Southeast Michigan—which encompasses Detroit, capital of the domestic auto industry; Dearborn, where Ford is headquartered; Oakland County, where most of the world’s Tier 1 suppliers have an office; and Ann Arbor, where the University of Michigan is located—is the largest transportation technology hub in the world. Accordingly, it has been mounting a serious effort to lead the development of self-driving cars.
When driverless technology began to make headlines a few years ago, many in the tech world thought that the domestic auto industry was too big, too slow, and, well, too dumb to be a serious player in the development of autonomous technologies. It was assumed Silicon Valley giants like Google and Tesla would lead the charge, but then the auto industry realized it was in danger of becoming obsolete in less than a generation—and it quickly got to work investing in talent and R&D, as well as establishing partnerships with tech companies to advance driverless technologies.
The region is home to two major test beds—U-M’s MCity and the American Center for Mobility—and more engineers per capita than anywhere else in America. The state also has some of the loosest driverless car regulations in the country. The Techstars Mobility program, which incubates startups from all over the world working in the realm of connected cars, is also based in Detroit. Just a few days ago, Automotive News reported that Ford will establish an “autonomous vehicle center of excellence” in Flat Rock, just outside of the Motor City, in the coming months as part of a $700 million investment; the publication also said Ford still plans to launch self-driving cars “at scale” in 2021.

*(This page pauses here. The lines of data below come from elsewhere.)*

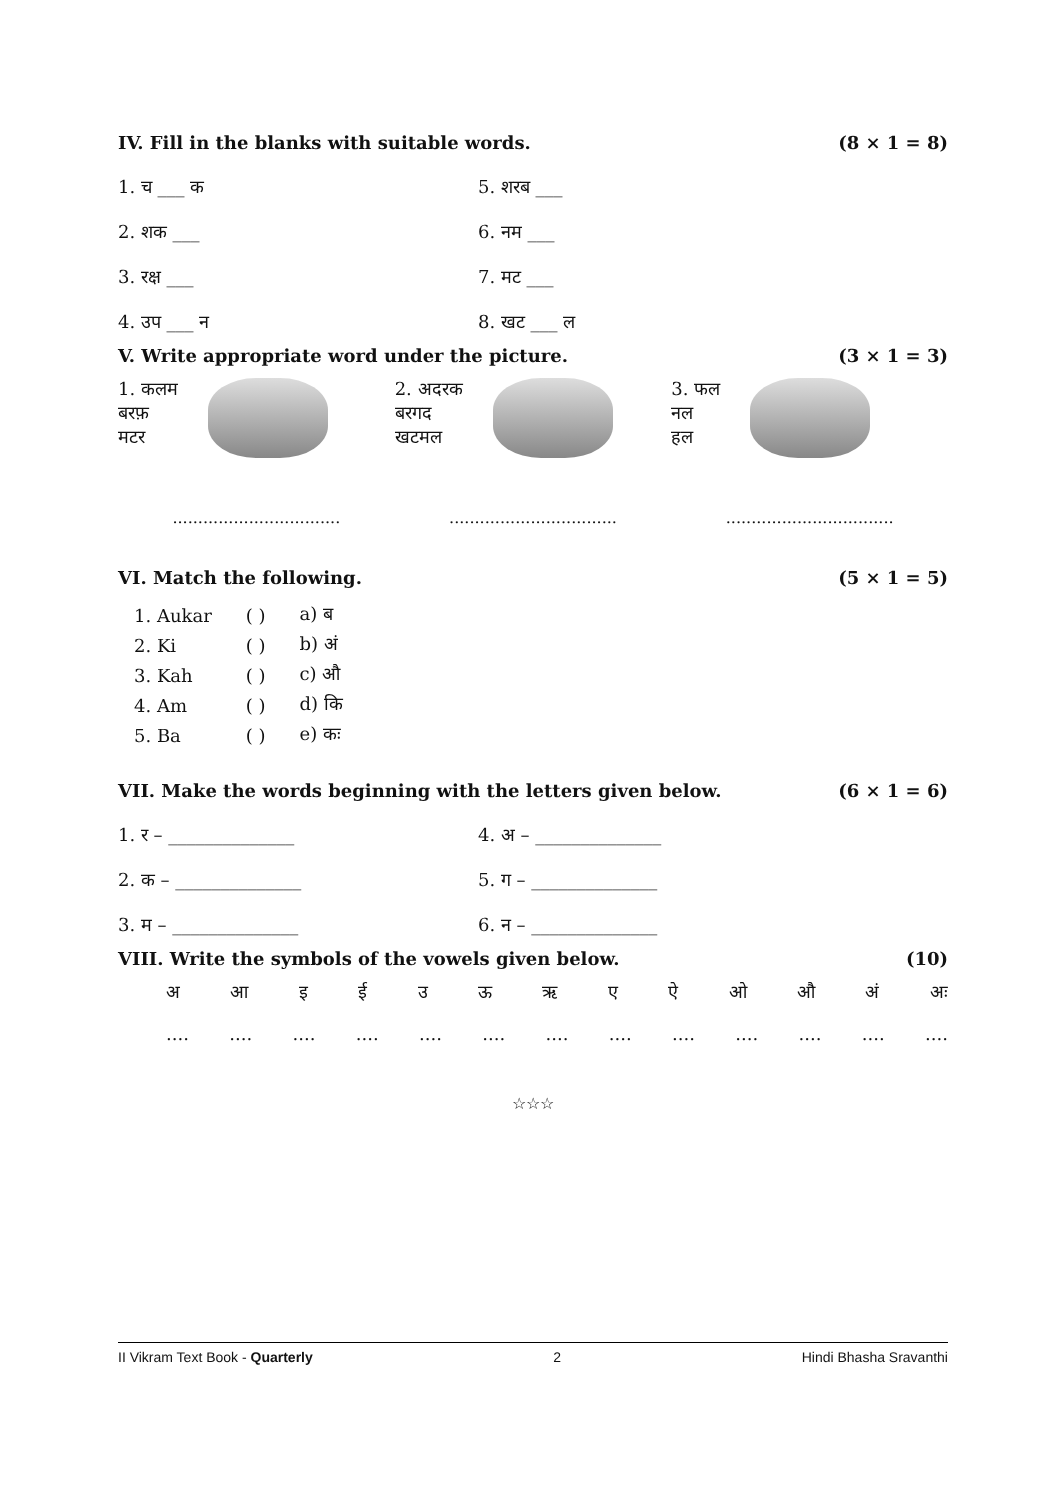IV. Fill in the blanks with suitable words. (8 × 1 = 8)
1. च ___ क 5. शरब ___
2. शक ___ 6. नम ___
3. रक्ष ___ 7. मट ___
4. उप ___ न 8. खट ___ ल
V. Write appropriate word under the picture. (3 × 1 = 3)
1. कलम
बरफ़
मटर
2. अदरक
बरगद
खटमल
3. फल
नल
हल
................................. ................................. .................................
VI. Match the following. (5 × 1 = 5)
| 1. Aukar | ( ) | a) ब |
| 2. Ki | ( ) | b) अं |
| 3. Kah | ( ) | c) औ |
| 4. Am | ( ) | d) कि |
| 5. Ba | ( ) | e) कः |
VII. Make the words beginning with the letters given below. (6 × 1 = 6)
1. र – ______________ 4. अ – ______________
2. क – ______________ 5. ग – ______________
3. म – ______________ 6. न – ______________
VIII. Write the symbols of the vowels given below. (10)
अआइईउऊऋएऐओऔ अं अः
....................................................
☆☆☆
II Vikram Text Book - Quarterly 2 Hindi Bhasha Sravanthi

Transportation innovation is in Michigan’s DNA, and the state’s business leaders are keen on making sure it stays that way. In a recent conversation, Chris Thomas, a partner at Fontinalis, the Detroit venture capital firm co-founded by Bill Ford and specializing in mobility investments, said that despite Detroit’s long history with the automotive industry, it shouldn’t presume it has a place at the front of the line.
“Michigan is doing a good job, but it needs to continue to want to be better and run fast,” Thomas warned. “People say it’s our birthright, but I couldn’t disagree more. We need to run after it in a way we haven’t as a [unified] region. Can we win? Yes. Should we win? Yes. Will it be given to us? No—full stop. It will require incredible hard work, focused strategic thinking, and working together.”